For us at Paraffin, we focus on experimentation and constant optimisation. We’re always looking for the next best solution, not for the sake of finding something new, but for the sake of optimising how we work together. So, for us, everything’s about true collaboration and teamwork. If there’s an easier, or better, way to work we’ll always have a look and experiment around that.
From your experience, what are the current trends in learning?
A concept called “in the flow of work” is a big trend with all our clients at the moment. I call it live action and essentially it means instead of creating learning that takes people away from their desk, it’s about having what you need to know accessible in your job in the moment that you need it. To do this, you need to create simple pathways that help people get to what they need in a short, bite size way.
It can also involve training around a live business problem that people are currently working on so that when they go back to their desk, they’ve got more answers than when they left it and they can get straight back into that work. Often the biggest barrier to the success of a course is the individual’s motivation. When creating learning journeys, or any kind of training, it’s important for people to feel a sense of connection and understand what they will gain from the training.
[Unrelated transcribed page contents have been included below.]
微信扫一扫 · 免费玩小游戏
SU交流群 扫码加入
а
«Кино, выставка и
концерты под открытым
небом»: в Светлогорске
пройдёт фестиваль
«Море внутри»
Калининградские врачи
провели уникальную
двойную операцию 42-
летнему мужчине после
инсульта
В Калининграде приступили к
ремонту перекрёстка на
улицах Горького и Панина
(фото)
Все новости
This new concept works well with keeping people motivated as the learning involves real problems.
How should we prepare for the future of work?
We need to get comfortable with change. Increasingly successful individuals, teams and organisations will be those who are able to adapt and optimise in the environment that is rapidly changing around them. What works for one team, topic or project may not work for the next, due to different team members, disrupted industries or recent innovations. By looking forward optimistically to the future, we will have a measure of control over it, rather than the future becoming an unpleasant surprise we would prefer not to face.
What book would you recommend on learning, technology, business or understanding people?
‘The Hidden Edge’ by Jodie Rogers about the importance of mental fitness is a great book about learning how to use mental fitness as an advantage in business. Also, John Monk’s new book ‘Closer Apart’, which is just about to launch, is a great resource all about designing and facilitating online workshops and meetings.
What impact has Covid-19 had on you and what have you learned from your experience?
Covid has shown us that online workshops and learning experiences can be better than in person courses. Covid forced more companies to do online workshops so instead of an eight-hour day in London, we moved to a journey that was much more diverse.
When the companies we work with moved their training fully online, we were able to get people from all different locations and different roles and put them on a journey which, instead of eight hours in one day, became eight hours over a week or two. We managed to create far better outputs from our workshops because we attracted and engaged with much more diverse people who were able to prepare and reflect overnight.
We discovered that people were able to join that journey far better with time and space to reflect and so the ultimate result is our workshops have been more successful online. We were always doing online workshops so we had always said that online workshops were as good as offline, but now we think online is better than in-person training.